- **Exercices à traiter**:
(a) D'après l'entretien sur Macron, à quoi Macron a-t-il échoué ?
(b) Poursuivez l'entretien sur Macron après sa dernière phrase.

- **Texte à examiner**:
____________

Il y a un contre-exemple, que vous évoquez d’ailleurs : le terme de « séparatisme » désigne bien le problème… Pour autant, on est loin de « solutions ».
Le mot y est, l’analyse du phénomène et de ses racines, non. Qu’est-ce qui favorise le séparatisme ? Derrière ce mot, il y a une situation de fait : la capture du logement social par l’immigration, mais il est hors de question d’en parler.
Mais si les Blancs sont partis, c’est à cause des difficultés de la coexistence culturelle : la capture dont vous parlez résulte de choix individuels…
Il n’y a pas de projet de capture, mais une captation de fait, dont il faudrait regarder les motifs en face au lieu de s’aveugler avec des incantations à la « mixité ».
Vous postulez que Macron a échoué. Pourtant, il a toutes les chances d’être réélu.
Avait-il pour seule ambition d’être réélu ? Je lui fais le crédit d’avoir visé beaucoup plus haut et c’est à cette aune qu’il faut juger de sa réussite ou de son échec. Macron a échoué à redonner confiance aux Français dans leur destin collectif. Ce qui me fascine dans le parcours de Macron, c’est la métamorphose de l’homme de la rupture en homme de la continuité. Il nous promettait la « transformation » ; il nous garantit aujourd’hui la perpétuation du bordel ambiant. Il est le candidat de la France qui s’accommode de son marasme ou qui y trouve son avantage.
Quelle était son ambition ?
Les Français ont l’impression d’être descendus en deuxième division par rapport à leur passé, celui d’un pays qui a été à l’avant-garde de l’invention politique, scientifique, industrielle et intellectuelle. L’ambition de Macron était de redonner au pays les moyens de rester dans la continuité d’une histoire objectivement menacée par le contexte global, de permettre à la France de retrouver une vitalité politique, économique, culturelle, intellectuelle qu’elle est manifestement en train de perdre.
S’il parlait aussi vrai que ce que vous dites, Macron répondrait que, pour y arriver, on ne peut compter que sur les élites mondialisées et que les « ploucs » – les conservateurs, les Gaulois réfractaires – sont un poids mort, voire un obstacle.
Si telle était sa réponse, dont je ne présume pas, elle ne ferait qu’aggraver ses chances d’échec. Car le problème est précisément que ces élites mondialisées pensent à leurs intérêts propres et se contrefichent du sort de leur pays. Elles se pensent dépourvues de base, alors qu’en France elles sont plus chouchoutées et révérées que partout ailleurs. Elles ne se sentent pas de dette envers le pays qui les a formées. On ne peut compter que sur une fraction minoritaire d’entre elles. En d’autres termes, ces fameuses élites sont au moins autant le problème que la solution. Il est grand temps de reposer la question de leur formation.

____________

- **Données présentées**:
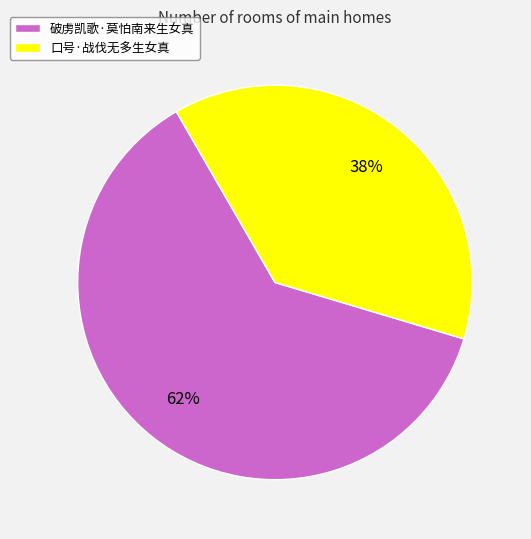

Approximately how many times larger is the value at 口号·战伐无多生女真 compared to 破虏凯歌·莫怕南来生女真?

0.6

____________

- **Réponses par numéro**:
(a) À redonner confiance aux Français dans leur destin collectif.

(b)
De ce point de vue, la vraie-fausse réforme de l’ENA est emblématique…
Un exemple type de la confusion produite par une volonté en elle-même louable de faire bouger les choses, mais qui ne se donne pas les moyens d’une réflexion préalable solide. Cela tient aussi à l’absence d’une véritable équipe autour de Macron. Gouverner, surtout quand on a l’ambition de faire plus que gérer au jour le jour, suppose de s’appuyer sur un état-major qualifié, sur des intermédiaires avec le pays, ce que les partis étaient supposés fournir. Or ce qui est frappant dans le macronisme, c’est l’absence de tout dispositif politique en dehors de la communication du président.
Le Parlement pourrait être un de ces intermédiaires, mais en France il ne sert quasiment à rien. N’est-ce pas aussi la faute d’une Assemblée qui ne s’affirme pas ?
Sûrement. Beaucoup de parlementaires sont résignés à ce rôle inférieur, et les partis ne font rien pour les encourager à en sortir. Comment se manifeste l’opposition ? Par des votes automatiques et des gueulantes sur les plateaux TV. Elle n’existe pas sous forme d’analyses concurrentes et de propositions alternatives. Seuls de rares parlementaires essaient de faire ce travail. Un député LR, François Cornut-Gentille a rédigé, par exemple, en association avec un député LREM, un rapport sur la Seine-Saint-Denis qui a mis sur la table des données embarrassantes pour le gouvernement. Ce type d’investigations pourrait être mené sur toutes sortes de sujets. Et la sagesse du gouvernement serait d’en tirer profit.
L’autre grande ambition qu’affichait le candidat Macron, c’était de réformer l’Europe. Avec ses grandes idées dont les autres ne veulent pas, la France n’a-t-elle pas surtout été ridicule ?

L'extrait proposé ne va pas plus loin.